Editions Flammarion, 2019.

A la ligne de Joseph Ponthus

« J’écris comme je pense sur ma ligne de production divaguant dans mes pensées seul déterminé
J’écris comme je travaille
À la chaîne
À la ligne »

Immersion dans l’univers oh combien sexy du travail en usine agroalimentaire, et du travail précaire de surcroît, celui des intérimaires, A la ligne est un curieux objet littéraire entre journal intime et littérature ouvrière, un texte à la fois réflexif et très concret, un livre hyper référencé mais accessible à tous, un texte désespérant mais drôle aussi, un texte qui ne donne pas de leçons, mais qui laisse songeur…

Au fil de courts chapitres successifs appelés feuillets, Joseph Ponthus place le lecteur exactement à ses côtés, sur cette ligne de  production -pour parler dans la novlangue de l’entreprise d’aujourd’hui-  qu’on appelait tout bonnement hier la chaîne : nous voici dans une conserverie de poissons où l’on trie les crevettes, les maquereaux et les éperlans, où  l’on dépote des caisses de merlans et de grenadiers, où l’on déroule des moules en plastique qu’une machine remplit de sauce, où l’on enfourne la pelle dans le four des tonnes de bulots, où l’on égoutte aussi du tofu. Invitation à l’embauche à 4h du matin à 15h  ou encore mieux de 21h à 5h du matin, vous ne sortirez pas de ce livre le même ni indemne.
Pour varier les plaisirs, en seconde partie, c’est à la ligne ou plutôt à la chaîne de découpe de l’abattoir que l’on retrouve Joseph. Découverte du » nec plus ultra, du top de l’industrie agroalimentaire » où l’on nettoie les locaux du sang, de la merde, de la pisse, des lambeaux de chair qui traînent, des groins, des pieds, des mâchoires de boeuf, des cornes, des oreilles, des mamelles et où l’on déplace et pousse huit heures durant les carcasses suspendues en haut des rails.
On sort de chaque feuillet de ce livre épuisé, éreinté, rincé. Écoeuré aussi par les conditions de travail de ces ouvriers. Joseph Ponthus parvient à faire ressentir combien bosser dans ces endroits est dur, difficile, pénible physiquement et  psychiquement, combien tenir huit heures et parfois davantage sur la ligne relève de l’exploit. C’est inhumain.  Tenir, supporter, passer l’épreuve de l’usine :  Joseph Ponthus vit ce dont il ne se savait pas capable de traverser, triste héros des temps modernes.
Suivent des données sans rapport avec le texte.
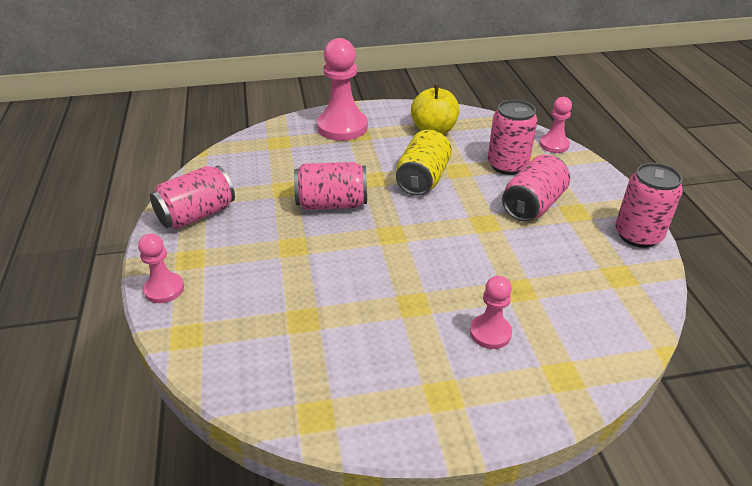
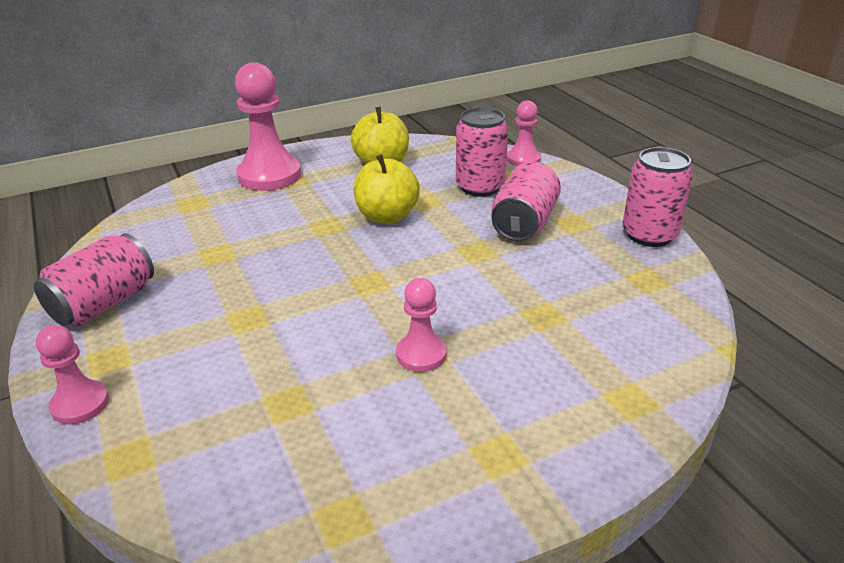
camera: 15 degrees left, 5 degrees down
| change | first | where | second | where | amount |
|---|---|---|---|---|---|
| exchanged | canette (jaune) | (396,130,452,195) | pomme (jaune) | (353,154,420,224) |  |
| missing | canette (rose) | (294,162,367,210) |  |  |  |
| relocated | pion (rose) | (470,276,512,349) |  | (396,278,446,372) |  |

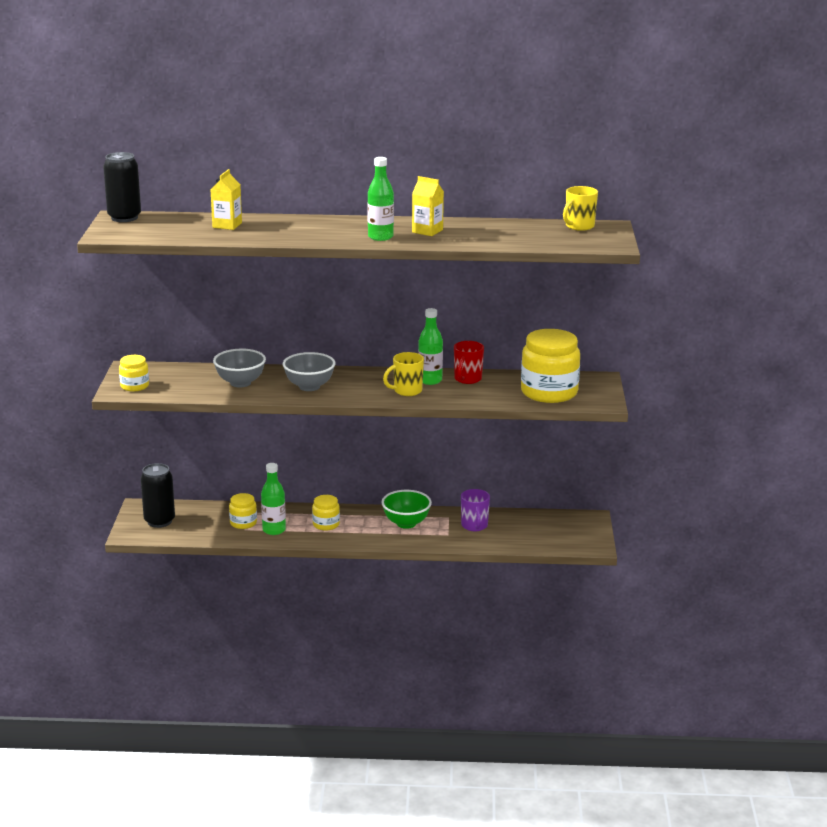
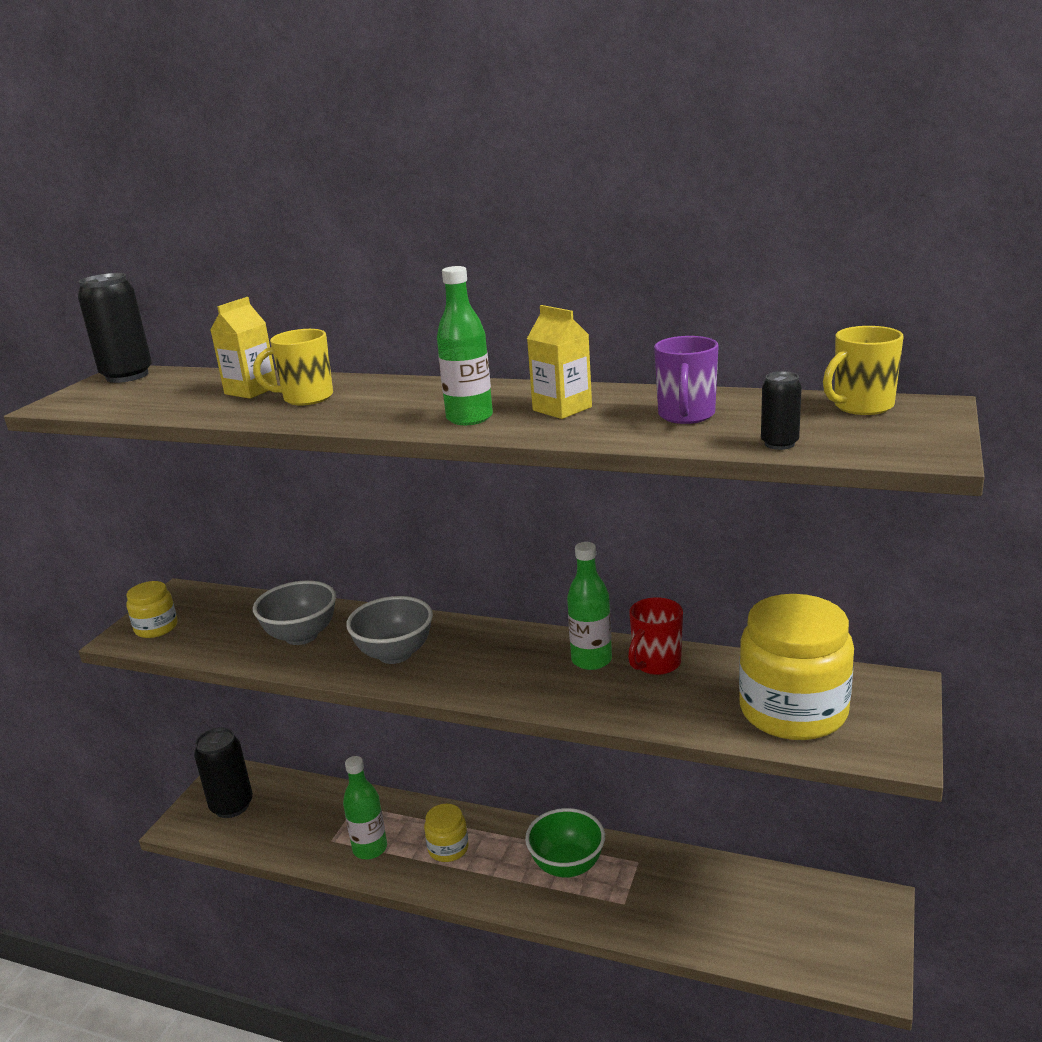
camera: 20 degrees right, 0 degrees up
| change | first | where | second | where | amount |
|---|---|---|---|---|---|
| relocated | tasse (jaune) | (383,352,424,396) |  | (253,329,333,405) |  |
| relocated | tasse (violet) | (461,489,490,531) |  | (654,336,719,424) |  |
| missing | bocal (jaune) | (229,493,257,529) |  |  |  |
| appeared |  |  | canette (noir) | (761,371,802,450) |  |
La réussite du livre tient bien sûr à son écriture. A l’image de la ligne de production qui ne s’arrête jamais, dans ce long poème en prose, il n’y aura  jamais de point à la ligne. Coquetterie d’écrivain qui se targue d’écrire en vers libres? Non, mais plutôt une forme qui s’est imposée, une forme qui correspond consubstantiellement au fond. En effet lorsqu’on travaille à la chaîne, tout dépend d’une seule chose: la cadence imposée. Si vous avez une minute pour effectuer un geste, vous n’avez pas une seconde de plus ou de moins. Si tout va bien, si personne ne vous met en retard sur la ligne, si vous êtes en forme et expérimenté, si les machines fonctionnent, si personne n’est absent, vous réussissez à vous dégagez du temps sur cette  minute :  autant de gagné pour vous reposer, pour rêvasser ou pour penser. Joseph Ponthus, lui, écrit dans sa tête. Evidemment, pas le temps de faire de grandes phrases, il faut penser et rédiger vite et court. Rentré à la maison l’ouvrier intérimaire écrit ses phrases du jour, sensations, émotions, flashs volées à la cadence. A la ligne se présente donc visuellement comme un long poème en prose où les retours à la ligne, la longueur variable des lignes mettent en valeur  un mot parfois isolé, une expression, une phrase, mais aussi  les silences et les blancs de la page. Et cela fonctionne. Le temps de la lecture on épouse le temps de la cadence. Un rythme, une pulsation, une envie de lire à voix haute s’installent au fur et à mesure de la lecture.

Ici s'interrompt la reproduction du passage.